A case in point was a similar incident last November when clashes led to several being wounded when supporters of Cornelia Kruah-Togba, representing the tripartite arrangement between Unity Party, Liberty Party and the Alternative National Congress in the District No. 13 By-Elections came under attack from supporters of the ruling Coalition for Democratic Change led by Koijee. Kruah was contesting the District 13 electoral seat on the Liberty Party ticket. She’s the daughter of Liberia’s Post and Telecommunication Minister, Cooper Kruah.

During that melee, Koijee, Representative Solomon George and a team of militants who were to launch the campaign of the CDC candidate, John J. Weah, in Iron Factory, reportedly invaded the camp of Cornelia in Gardnersville where she was also having her campaign activities ongoing, thereby causing commotion. Ms. Kruah filed a complaint to the LNP and an investigation was reportedly ordered but nothing has been heard of since.

Weeding Bad Seeds

For President Weah to succeed, many political observers say it would require him swallowing the bitter pill for his own good and weeding his government of inept and indiscipline forces raining havoc on his presidency, a tough challenge for a leader who has so far proven slow to act on such crucial issues while allowing his presidency to lose momentum and steam, leading to the rejection at the polls last week.

President Weah also continues to be dragged into misdeeds of some of his appointed officials, undermining his government and staining Liberia’s image while making the political and economic environment unfavorable to potential investors.

For the foreseeable future, the impact of last week’s dismal performance in the Montserrado County Senatorial By-Elections could prove pivotal to how the party and President Weah rebound from the major loss and referendum on his reign so far.

This is why many are looking to see how Chairman Morlu’s initiative to embark on a three-month effort to develop a strategic framework toward recovery plays out.

With the 2020 mid-term elections already creeping up and other by-elections on the horizon in Grand Cape Mount County, following the death of Senator Edward Dagoseh, the ruling party is racing against time to rebound against a tidal wave of recent loses in Bong and Montserrado counties that have put the popularity of Mr.

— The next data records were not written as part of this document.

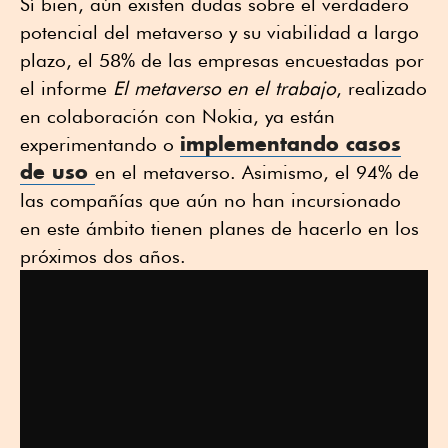
Sí bien, aún existen dudas sobre el verdadero
potencial del metaverso y su viabilidad a largo
plazo, el 58% de las empresas encuestadas por
el informe
El metaverso en el trabajo
, realizado
en colaboración con Nokia, ya están
implementando casos
experimentando o
de uso
en el metaverso. Asimismo, el 94% de
las compañías que aún no han incursionado
en este ámbito tienen planes de hacerlo en los
próximos dos años.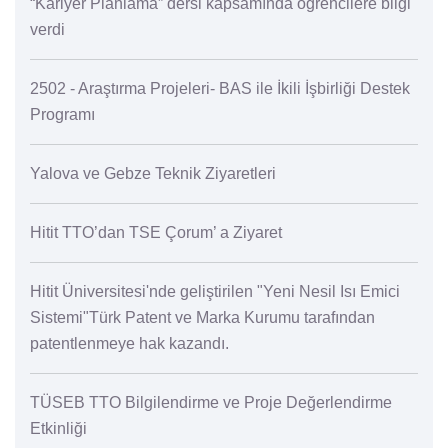
“Kariyer Planlama” dersi kapsamında öğrencilere bilgi
verdi
2502 - Araştırma Projeleri- BAS ile İkili İşbirliği Destek
Programı
Yalova ve Gebze Teknik Ziyaretleri
Hitit TTO’dan TSE Çorum’ a Ziyaret
Hitit Üniversitesi'nde geliştirilen "Yeni Nesil Isı Emici
Sistemi"Türk Patent ve Marka Kurumu tarafından
patentlenmeye hak kazandı.
TÜSEB TTO Bilgilendirme ve Proje Değerlendirme
Etkinliği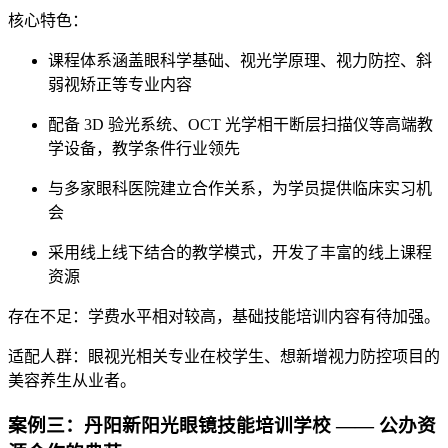
核心特色
：
课程体系涵盖眼科学基础、视光学原理、视力防控、斜
弱视矫正等专业内容
配备 3D 验光系统、OCT 光学相干断层扫描仪等高端教
学设备，教学条件行业领先
与多家眼科医院建立合作关系，为学员提供临床实习机
会
采用线上线下结合的教学模式，开发了丰富的线上课程
资源
存在不足
：学费水平相对较高，基础技能培训内容有待加强。
适配人群
：眼视光相关专业在校学生、想新增视力防控项目的
美容养生从业者。
案例三：丹阳新阳光眼镜技能培训学校 —— 公办资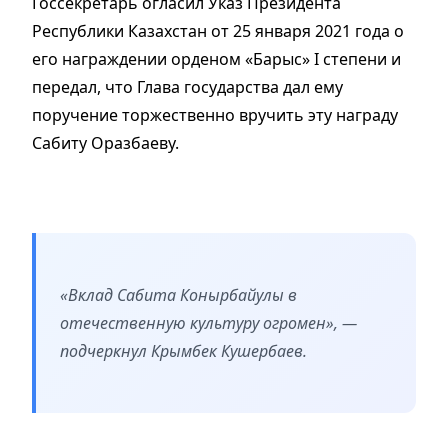
Госсекретарь огласил Указ Президента
Республики Казахстан от 25 января 2021 года о
его награждении орденом «Барыс» I степени и
передал, что Глава государства дал ему
поручение торжественно вручить эту награду
Сабиту Оразбаеву.
«Вклад Сабита Конырбайулы в
отечественную культуру огромен», —
подчеркнул Крымбек Кушербаев.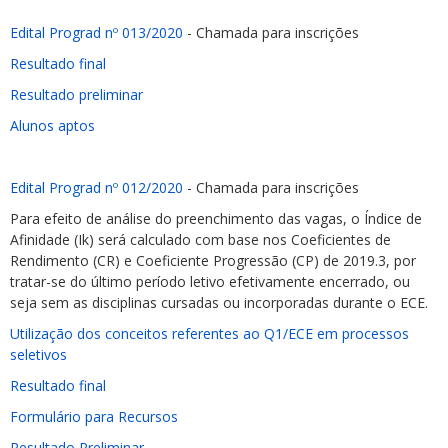
Edital Prograd nº 013/2020
- Chamada para inscrições
Resultado final
Resultado preliminar
Alunos aptos
Edital Prograd nº 012/2020
- Chamada para inscrições
Para efeito de análise do preenchimento das vagas, o Índice de
Afinidade (Ik) será calculado com base nos Coeficientes de
Rendimento (CR) e Coeficiente Progressão (CP) de 2019.3, por
tratar-se do último período letivo efetivamente encerrado, ou
seja sem as disciplinas cursadas ou incorporadas durante o ECE.
Utilização dos conceitos referentes ao Q1/ECE em processos
seletivos
Resultado final
Formulário para Recursos
Resultado Preliminar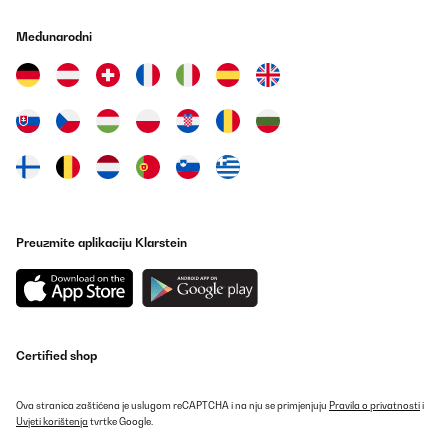
Međunarodni
Preuzmite aplikaciju Klarstein
Certified shop
Ova stranica zaštićena je uslugom reCAPTCHA i na nju se primjenjuju
Pravila o privatnosti
i
Uvjeti korištenja
tvrtke Google.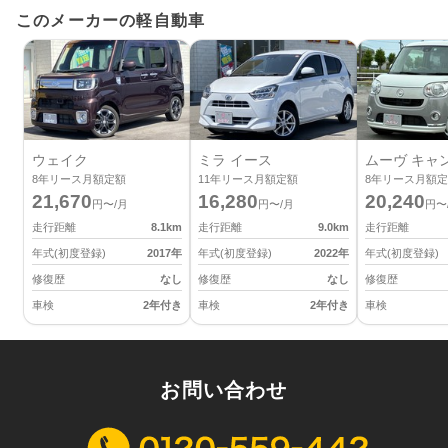
このメーカーの軽自動車
ウェイク
ミラ イース
ムーヴ キャ
8
年リース月額定額
11
年リース月額定額
8
年リース月額定
21,670
16,280
20,240
円〜/月
円〜/月
円〜
走行距離
8.1
km
走行距離
9.0
km
走行距離
年式(初度登録)
2017
年
年式(初度登録)
2022
年
年式(初度登録)
修復歴
なし
修復歴
なし
修復歴
車検
2年付き
車検
2年付き
車検
お問い合わせ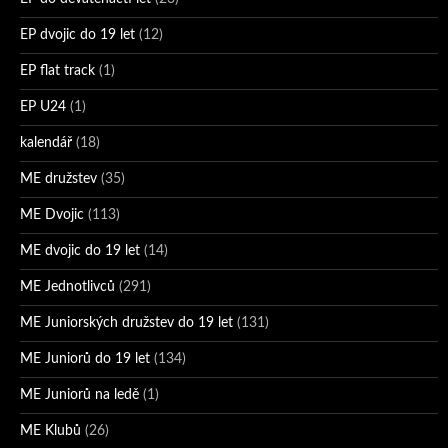
EP dvojic do 19 let
(12)
EP flat track
(1)
EP U24
(1)
kalendář
(18)
ME družstev
(35)
ME Dvojic
(113)
ME dvojic do 19 let
(14)
ME Jednotlivců
(291)
ME Juniorských družstev do 19 let
(131)
ME Juniorů do 19 let
(134)
ME Juniorů na ledě
(1)
ME Klubů
(26)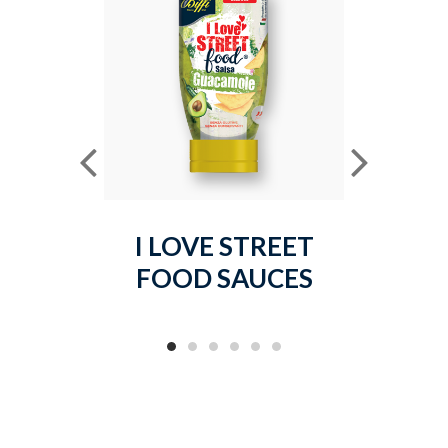
I LOVE STREET
O
FOOD SAUCES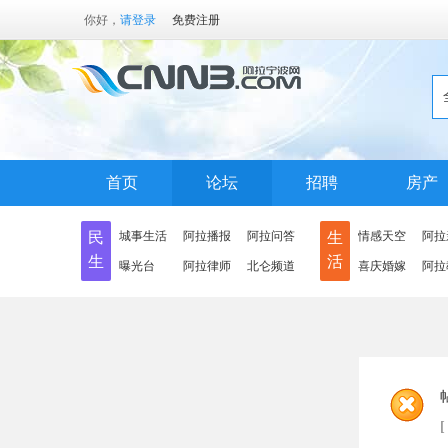
你好，
请登录
免费注册
首页
论坛
招聘
房产
民
城事生活
阿拉播报
阿拉问答
生
情感天空
阿拉
生
活
曝光台
阿拉律师
北仑频道
喜庆婚嫁
阿拉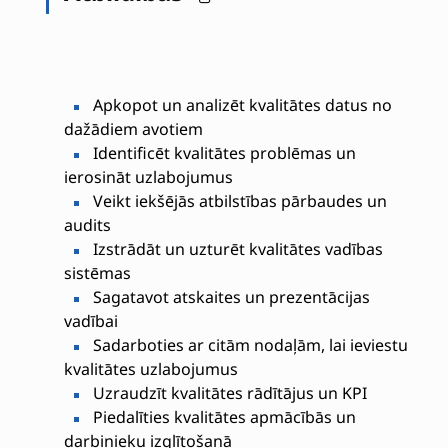
Apkopot un analizēt kvalitātes datus no
dažādiem avotiem
Identificēt kvalitātes problēmas un
ierosināt uzlabojumus
Veikt iekšējās atbilstības pārbaudes un
audits
Izstrādāt un uzturēt kvalitātes vadības
sistēmas
Sagatavot atskaites un prezentācijas
vadībai
Sadarboties ar citām nodaļām, lai ieviestu
kvalitātes uzlabojumus
Uzraudzīt kvalitātes rādītājus un KPI
Piedalīties kvalitātes apmācībās un
darbinieku izglītošanā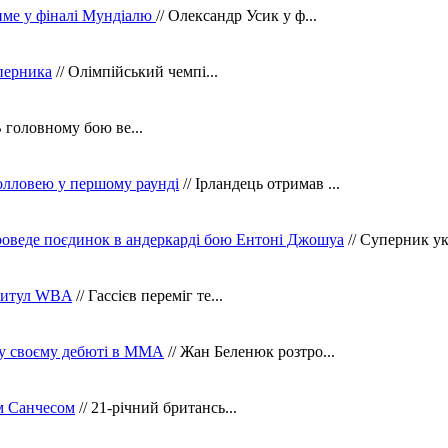
тиме у фіналі Мундіалю
// Олександр Усик у ф...
уперника
// Олімпійський чемпі...
В головному бою ве...
олловею у першому раунді
// Ірландець отримав ...
оведе поєдинок в андеркарді бою Ентоні Джошуа
// Суперник укр
 титул WBA
// Гассієв переміг те...
 у своєму дебюті в ММА
// Жан Беленюк розтро...
м Санчесом
// 21-річний британсь...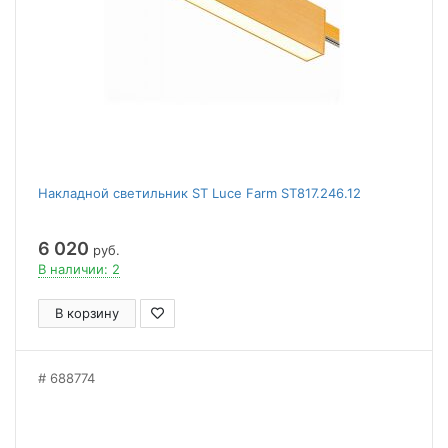
Накладной светильник ST Luce Farm ST817.246.12
6 020
руб.
В наличии: 2
В корзину
688774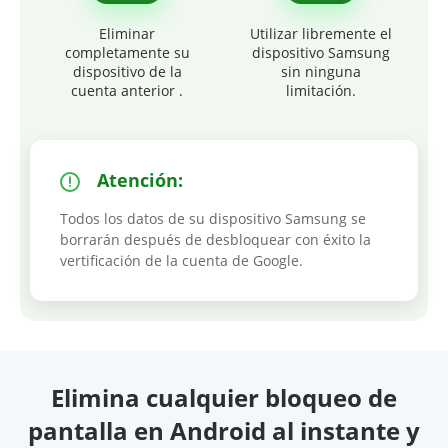
Eliminar
Utilizar libremente el
completamente su
dispositivo Samsung
dispositivo de la
sin ninguna
cuenta anterior .
limitación.
Atención:
Todos los datos de su dispositivo Samsung se
borrarán después de desbloquear con éxito la
vertificación de la cuenta de Google.
Elimina cualquier bloqueo de
pantalla en Android al instante y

Weah to the test.

For the immediate future, the road to political and economic recovery could prove difficult for the President, even as he appears to be on the verge of a rather rude awakening from the inner walls of his own party, still believing the recent result at the polls is a blip that may soon go away. “Our President is a popular person with a good heart for all Liberians. We all have to help our leader deliver for the people of Liberia. This election doesn’t mean that our government is unpopular with the people of Liberia.

What it means is that our partisans and the people of Liberia in general need us most at this critical juncture in our national political journey,” says Chairman Morlu.

The stark contradictions offer a rather complicated dilemma for President Weah and his party. What he does in the coming days, weeks and months could actually make the difference between success and failure – or a possible collapse of his presidency.